Meeting Abstract

90.1  Friday, Jan. 6  Variation in Egg Components: A Study of Maternal Investment and Resource Partitioning in the Nesting Loggerhead Sea Turtle. PATEL, K*; WILLIAMS, K; FRICK, M; ROSTAL, D; GSU; Caretta Project; Caretta Project; GSU patelkv@hendrix.edu

Understanding maternal contributions and strategies in reproduction can reflect how resources are allocated in response to resource availability and physiological constraints of the mother. Sea turtles have the highest egg yields of any oviparous non-avian reptiles, laying from 50-130 eggs multiple times in a nesting season. Each clutch represents 1-10 % of a female’s total body mass. Loggerhead sea turtles have high seasonal fecundity and display little variation in egg size, and instead maximize clutch size. This study was conducted on Wassaw Island National Wildlife Refuge during the 2008-2010 nesting seasons. Comparisons of wet and dry egg mass were made to assess the direct maternal effects. Wet egg mass and albumen mass (0.01 < p < 0.025) significantly decreased across the nesting season however, wet yolk did not. Dry component analysis showed that dry yolk (P = 0.1732) and albumen ( 0.1 < p < 0.5) did not differ across the nesting season.

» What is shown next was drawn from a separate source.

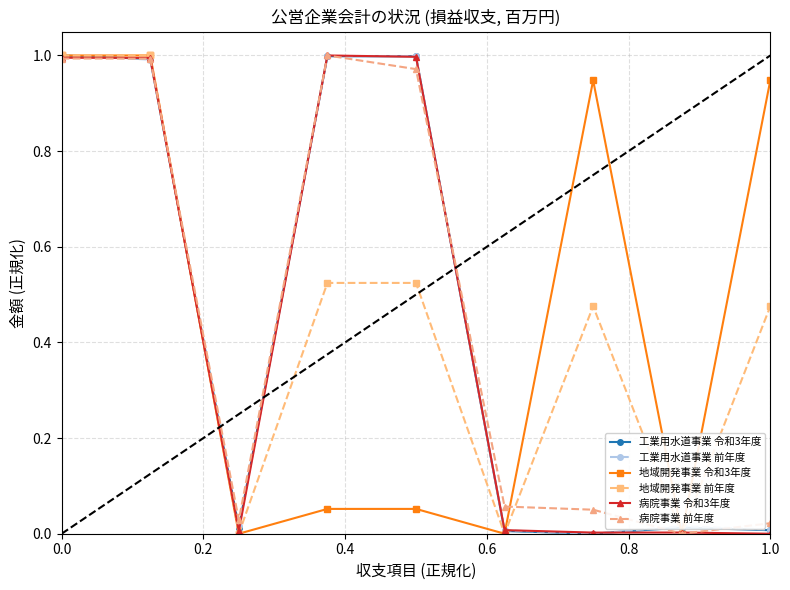

In 地域開発事業 令和3年度, how many points are lower than both neighbors (excluding endpoints)?

3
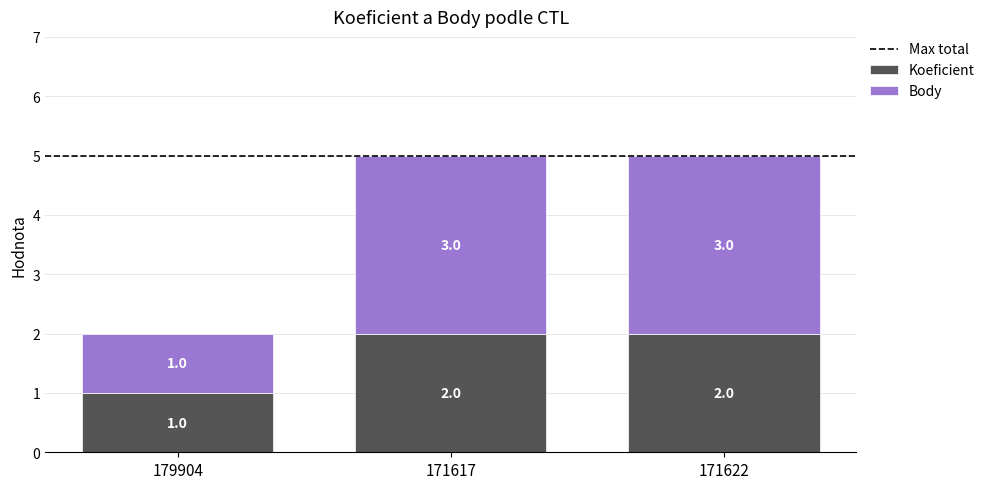

The Koeficient series shows 3 at 171622. True or false?

False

Results of ash free dry mass analysis showed that there is no difference in the ratio of organic vs. inorganic material in albumen or yolk throughout the nesting season(H = 0.3556, df = 2, P = 0.8371 and H= 1.8667, df = 2., P = 0.3932, respectively). Bomb calorimetry data showed that there was no variation between periods of the nesting season. In addition, results show that dry yolk mass has a stronger correlation to caloric content than wet yolk mass and eggs with bigger yolks had overall more caloric content. This study also shows that females are providing the same amount of albumen and yolk to all clutches but differing amounts of water. Due to the rainfall pattern, the decrease in water allocated to the eggs is compensated by the rise in rainfall during the incubation period. This study supports the conclusion that in C. caretta, hatchling size, not egg size, is being selected for.